**WHAT IS NEEDED**
From the entries below, say how many lines carry the word "technologies", and give nothing but the number.

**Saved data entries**
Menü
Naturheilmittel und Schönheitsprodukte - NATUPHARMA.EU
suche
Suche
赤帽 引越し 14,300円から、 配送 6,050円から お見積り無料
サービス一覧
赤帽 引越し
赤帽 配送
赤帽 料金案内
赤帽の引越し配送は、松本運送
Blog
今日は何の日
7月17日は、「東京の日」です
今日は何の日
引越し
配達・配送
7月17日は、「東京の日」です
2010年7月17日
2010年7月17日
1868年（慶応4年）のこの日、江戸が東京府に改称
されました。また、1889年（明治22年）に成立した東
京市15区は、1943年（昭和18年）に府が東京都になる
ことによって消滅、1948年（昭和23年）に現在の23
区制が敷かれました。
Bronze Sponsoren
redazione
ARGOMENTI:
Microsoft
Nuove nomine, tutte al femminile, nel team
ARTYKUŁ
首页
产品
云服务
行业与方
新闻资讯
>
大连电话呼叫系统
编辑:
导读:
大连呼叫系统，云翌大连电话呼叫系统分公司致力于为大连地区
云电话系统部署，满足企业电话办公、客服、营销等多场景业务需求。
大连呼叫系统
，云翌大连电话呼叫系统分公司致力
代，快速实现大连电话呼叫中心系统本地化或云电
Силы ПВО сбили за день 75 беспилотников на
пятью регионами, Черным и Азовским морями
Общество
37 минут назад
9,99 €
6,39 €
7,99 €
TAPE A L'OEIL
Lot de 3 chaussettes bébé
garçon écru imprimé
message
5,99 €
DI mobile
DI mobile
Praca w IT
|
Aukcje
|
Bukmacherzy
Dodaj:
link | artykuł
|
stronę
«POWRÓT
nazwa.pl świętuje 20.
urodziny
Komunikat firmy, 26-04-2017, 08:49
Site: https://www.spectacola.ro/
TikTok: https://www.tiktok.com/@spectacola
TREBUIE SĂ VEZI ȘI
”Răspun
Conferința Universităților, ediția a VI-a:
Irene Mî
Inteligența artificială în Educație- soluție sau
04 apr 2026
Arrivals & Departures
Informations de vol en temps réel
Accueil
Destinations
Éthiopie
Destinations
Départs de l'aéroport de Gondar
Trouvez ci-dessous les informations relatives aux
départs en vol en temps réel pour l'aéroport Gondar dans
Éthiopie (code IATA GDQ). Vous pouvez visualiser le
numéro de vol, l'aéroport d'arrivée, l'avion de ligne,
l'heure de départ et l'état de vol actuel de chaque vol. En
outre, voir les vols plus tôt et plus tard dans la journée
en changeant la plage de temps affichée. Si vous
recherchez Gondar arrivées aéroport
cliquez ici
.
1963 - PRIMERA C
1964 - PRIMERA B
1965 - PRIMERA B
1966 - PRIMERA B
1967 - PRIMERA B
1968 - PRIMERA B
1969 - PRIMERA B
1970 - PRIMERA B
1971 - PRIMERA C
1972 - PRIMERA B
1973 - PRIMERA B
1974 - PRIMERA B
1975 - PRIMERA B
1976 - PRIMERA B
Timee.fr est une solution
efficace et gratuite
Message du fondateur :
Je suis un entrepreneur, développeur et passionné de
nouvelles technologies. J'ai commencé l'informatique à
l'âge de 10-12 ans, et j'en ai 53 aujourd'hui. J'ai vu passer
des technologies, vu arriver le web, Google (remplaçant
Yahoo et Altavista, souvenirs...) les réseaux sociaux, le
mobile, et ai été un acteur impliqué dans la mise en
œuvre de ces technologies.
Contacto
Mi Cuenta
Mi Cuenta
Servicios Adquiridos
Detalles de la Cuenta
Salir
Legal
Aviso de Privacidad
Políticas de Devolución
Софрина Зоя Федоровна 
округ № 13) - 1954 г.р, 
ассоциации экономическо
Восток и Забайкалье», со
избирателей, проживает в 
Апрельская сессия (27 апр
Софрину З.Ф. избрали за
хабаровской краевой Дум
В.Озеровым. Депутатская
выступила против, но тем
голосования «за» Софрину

**EXERCISE OUTPUT**
3